Build mental model of: what AI architecture (single call / multi-stage cascade / agent loop), what models per stage, what mock-mode coverage looks like, what the eval cost scales with.

## Phase 2 — Interview

Open `interview.md` (same directory). 3-4 questions. Adaptive — skip what Phase 1 already answered.

- **Workflow shape** — single call / multi-stage / eval harness with fixtures? Production or dev-only?
- **Cost ceiling** — what's a "this eval got too expensive" threshold per iteration?
- **Models in use** — providers + tiers per stage (often discoverable from Phase 1; confirm).
- **Past cost surprises** — drives the watcher's safety thresholds.

## Phase 3 — Read the principles

Read these from `../../principles/` SELECTIVELY:

**Always read** (this kit's core):
- `ai-cost-monitoring.md` — the five-step projection methodology

**Cross-reference** (link from the watcher's body, do not re-author):
- `code-review.md` — mock-mode bypass is a code-review pattern; the watcher's mock-coverage check overlaps
- `pre-flight.md` — pre-flight should ask about cost impact for AI-workflow changes

**Read the war-story example** — load-bearing for this skill:
- `../examples/the-test-passed-for-the-wrong-reason.md` — the canonical mock-mode-bypass failure.
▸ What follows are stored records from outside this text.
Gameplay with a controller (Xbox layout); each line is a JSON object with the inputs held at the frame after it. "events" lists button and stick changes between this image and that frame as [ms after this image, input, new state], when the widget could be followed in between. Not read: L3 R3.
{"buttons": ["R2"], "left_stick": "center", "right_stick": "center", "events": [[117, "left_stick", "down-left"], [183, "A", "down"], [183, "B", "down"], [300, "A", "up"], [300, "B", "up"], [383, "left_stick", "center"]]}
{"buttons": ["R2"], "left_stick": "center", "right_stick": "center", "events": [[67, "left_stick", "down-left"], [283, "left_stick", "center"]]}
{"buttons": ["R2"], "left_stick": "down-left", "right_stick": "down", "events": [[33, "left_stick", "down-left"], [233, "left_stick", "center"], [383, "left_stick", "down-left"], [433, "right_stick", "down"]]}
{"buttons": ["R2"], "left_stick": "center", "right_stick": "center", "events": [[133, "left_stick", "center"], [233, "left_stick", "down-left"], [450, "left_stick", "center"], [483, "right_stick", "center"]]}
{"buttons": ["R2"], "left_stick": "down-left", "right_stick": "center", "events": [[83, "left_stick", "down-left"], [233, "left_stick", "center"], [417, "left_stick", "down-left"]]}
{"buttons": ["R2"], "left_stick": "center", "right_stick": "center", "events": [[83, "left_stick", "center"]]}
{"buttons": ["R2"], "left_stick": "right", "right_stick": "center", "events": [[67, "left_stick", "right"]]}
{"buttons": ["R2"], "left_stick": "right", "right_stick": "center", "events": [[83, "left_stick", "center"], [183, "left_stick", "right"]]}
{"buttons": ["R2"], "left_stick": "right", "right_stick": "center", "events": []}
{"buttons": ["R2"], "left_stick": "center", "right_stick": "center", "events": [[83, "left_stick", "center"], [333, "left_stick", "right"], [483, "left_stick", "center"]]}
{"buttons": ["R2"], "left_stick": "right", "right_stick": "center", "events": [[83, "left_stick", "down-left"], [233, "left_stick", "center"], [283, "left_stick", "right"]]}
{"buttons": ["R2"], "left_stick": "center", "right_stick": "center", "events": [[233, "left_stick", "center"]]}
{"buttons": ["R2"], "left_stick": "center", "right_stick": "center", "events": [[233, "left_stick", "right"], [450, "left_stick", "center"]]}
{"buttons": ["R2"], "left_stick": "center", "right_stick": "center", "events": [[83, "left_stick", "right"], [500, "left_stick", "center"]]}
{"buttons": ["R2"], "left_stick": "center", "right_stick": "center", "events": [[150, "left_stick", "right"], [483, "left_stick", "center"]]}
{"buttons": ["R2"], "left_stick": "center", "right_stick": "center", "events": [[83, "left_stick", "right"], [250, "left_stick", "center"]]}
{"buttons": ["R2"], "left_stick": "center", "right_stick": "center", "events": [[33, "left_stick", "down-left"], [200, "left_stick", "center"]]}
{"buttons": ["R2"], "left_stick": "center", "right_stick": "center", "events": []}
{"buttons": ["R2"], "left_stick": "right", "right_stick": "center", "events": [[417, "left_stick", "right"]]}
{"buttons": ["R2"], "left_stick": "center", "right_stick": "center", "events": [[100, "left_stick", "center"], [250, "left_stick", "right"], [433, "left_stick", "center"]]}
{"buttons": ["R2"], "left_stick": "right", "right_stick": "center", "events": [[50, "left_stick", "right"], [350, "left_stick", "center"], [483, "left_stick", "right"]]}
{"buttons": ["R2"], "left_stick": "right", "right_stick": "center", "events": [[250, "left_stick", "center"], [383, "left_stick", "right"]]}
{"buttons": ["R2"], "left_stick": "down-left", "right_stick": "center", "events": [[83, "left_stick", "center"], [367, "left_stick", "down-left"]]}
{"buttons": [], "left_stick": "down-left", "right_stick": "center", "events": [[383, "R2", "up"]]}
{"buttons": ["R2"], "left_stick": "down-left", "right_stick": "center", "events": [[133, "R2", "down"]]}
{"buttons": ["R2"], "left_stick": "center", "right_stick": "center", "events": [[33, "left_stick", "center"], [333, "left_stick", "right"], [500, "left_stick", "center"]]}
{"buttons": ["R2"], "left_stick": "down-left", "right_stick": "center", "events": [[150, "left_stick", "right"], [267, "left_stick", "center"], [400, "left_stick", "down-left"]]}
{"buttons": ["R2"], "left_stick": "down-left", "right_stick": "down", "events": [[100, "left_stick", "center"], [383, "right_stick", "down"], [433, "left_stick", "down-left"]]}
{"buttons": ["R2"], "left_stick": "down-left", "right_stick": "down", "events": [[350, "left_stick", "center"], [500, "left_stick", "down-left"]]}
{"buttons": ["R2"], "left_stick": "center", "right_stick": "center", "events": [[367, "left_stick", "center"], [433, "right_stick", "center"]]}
The watcher's mock-coverage check exists because of this class of bug; the AI-workflow-discipline rule references it.

## Phase 4 — Author the kit

### Agents (in `.claude-staging/agents/`)

- **`eval-cost-watcher.md`** — the pre-eval cost projector
  - Frontmatter: `description:` — derived from `ai-cost-monitoring.md` principle, tuned to THE user's stack
  - Tool surface: `Read, Grep, Glob, Bash` (for `git diff`, file counting, fixture counting). NO `Edit`, NO `Write`, NO ability to actually run the eval — projection is the role, NOT execution.
  - Body sections:
    - The five-step methodology (classify-diff / read-model+temperature / count-fixtures / estimate-tokens / produce-projection)
    - **Project-specific model-tier map** — concrete model identifiers from Phase 1 + their tier classification (frontier-large = `<model-id>`, frontier-mid = `<model-id>`, frontier-fast = `<model-id>`). With a "verify pricing at provider's docs — drifts" note.
    - **Project-specific cascade architecture** — list the stages, the passes per stage, the fixture sets per stage. If the workflow has shape "Stage A (research, 1 pass) → Stage B (synthesis, 2 passes) → Stage C (critic, 1 pass) per fixture × 20 fixtures = 80 calls per full eval," encode that.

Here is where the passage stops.